A big cash position not only will lose to inflation, but has a big opportunity risk as well. I’ve been through enough market downturns such that volatility doesn’t bother me.

Sorry, but that really doesn’t square with but other than that I’m about 98% cash

So are you 98% cash or 98% equities?

AJ

5 Likes

So are you 98% cash or 98% equities?

Doh! . Yes thank you, should be 98% equites. When I read my own writing I tend to see what I was thinking, not what I wrote.

3 Likes

Paul, many would indeed do so, but dividends are not guaranteed during a severe market downturn.

True, but neither are bond interest payments.

Yes, it takes a huge hit to earnings to put those payments at risk. Fortunately most recessions are far less severe than that. Most industry leaders work hard at continuing to pay dividends.

Our Dividend Growth Investing discussion board focuses exactly on that. Those with a long record of increasing their dividend. I suspect omitting a dividend (a big black O in the old Barron’s listing) would get a company kicked off of their list for years.

aj485 complains,

Of course my withdrawal rate was about 1% at the time, so I still had a 90% stock portfolio.

Yeah, having 100 times your annual expenses in your portfolio is a lot different than my stated assumption of having 25 times your annual expenses. Your experience doesn’t seem that applicable.

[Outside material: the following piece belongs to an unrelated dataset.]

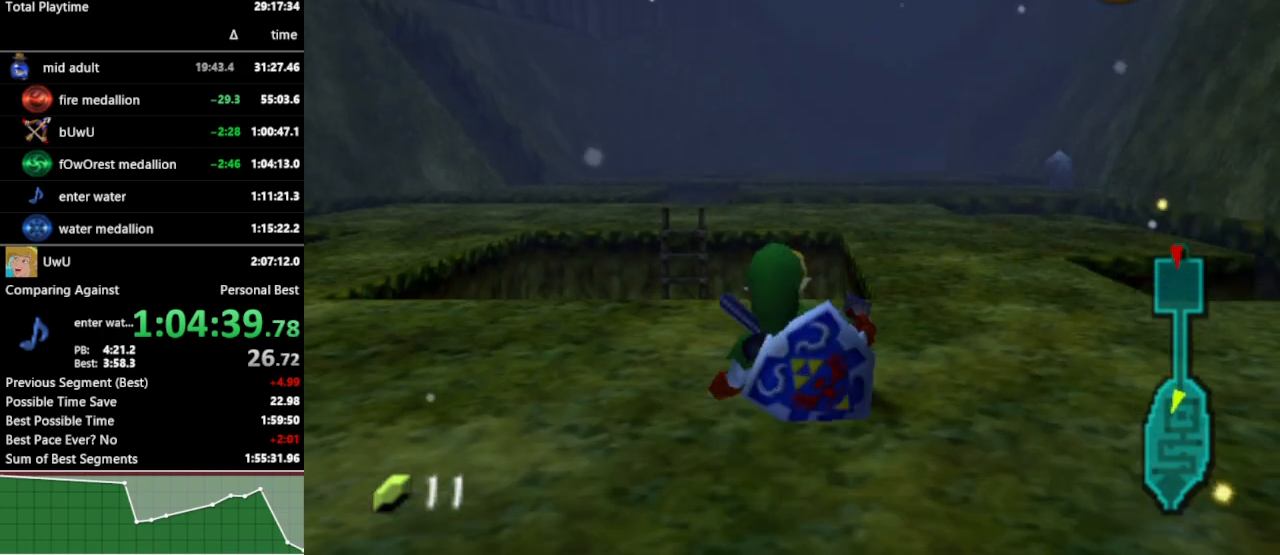
{"buttons": [], "left_stick": "up", "right_stick": "center", "events": [[200, "left_stick", "up"], [333, "A", "down"], [433, "A", "up"]]}
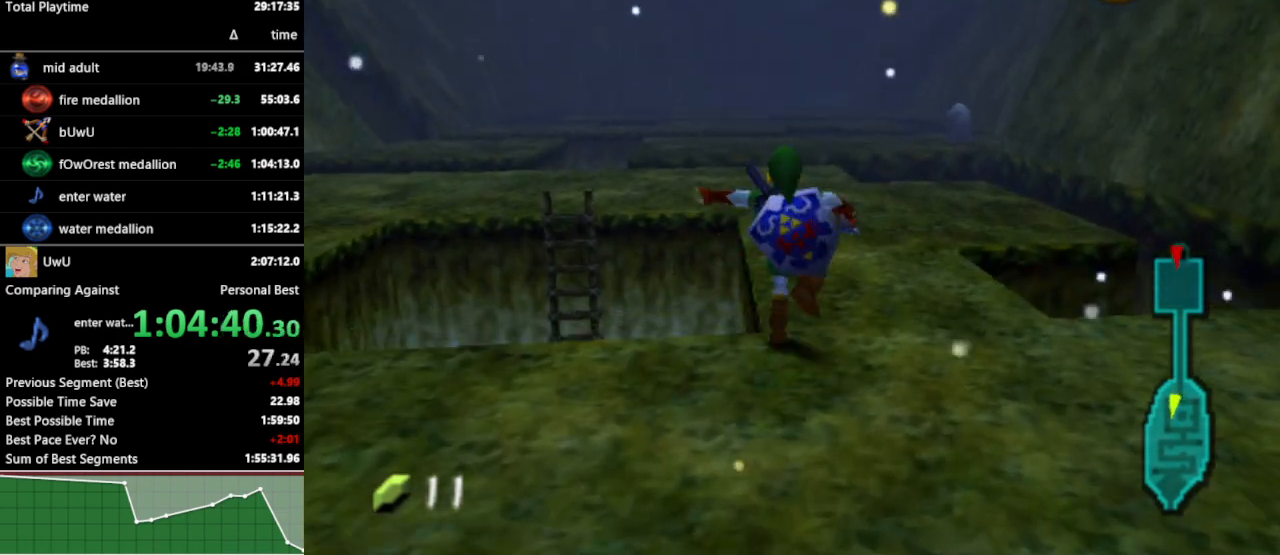
{"buttons": [], "left_stick": "up", "right_stick": "center", "events": []}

Right. But it does demonstrate the very important aspect of the “4% rule” that many don’t understand. It’s the maximum inflation-adjusted withdrawal that survived all 30-year payout periods in history, it’s not an average result.

There’s a very good chance that you’ll end the 30-year period with more money than you can spend – as long as you don’t yield to some of the sub-optimal advice being presented here and elsewhere.

intercst

1 Like

Retirees benefit from the most inflation protected income stream in existence - social security. Retirees are probably safer from any looming disaster than any other group of citizens - especially considering their politically protected status.

Not so much for higher income/higher net worth retirees doing a FATFIRE retirement. SS is a small piece of the income pie and IRMAA adds health care cost (although IRMAA is really a tax more so than a healthcare cost).

There’s a very good chance that you’ll end the 30-year period with more money than you can spend – as long as you don’t yield to some of the sub-optimal advice being presented here and elsewhere.

intercst

Intercst, do you think the S&P500 will reach a new all time high within the next 5 years? Others too…put another way, do you think this is 1966?

Hawkwin writes,

<<will cause a significant decline in the standard of living for retirees,>>

I think a decline is a reasonable concern but not “significant” decline (however you define it).

Retirees benefit from the most inflation protected income stream in existence - social security. Retirees are probably safer from any looming disaster than any other group of citizens - especially considering their politically protected status.

Absolutely!

Waiting another 3 years and 5 months to collect SS at age 70 is currently the best performing “asset” in my portfolio – an 8% per year increase in benefits plus inflation.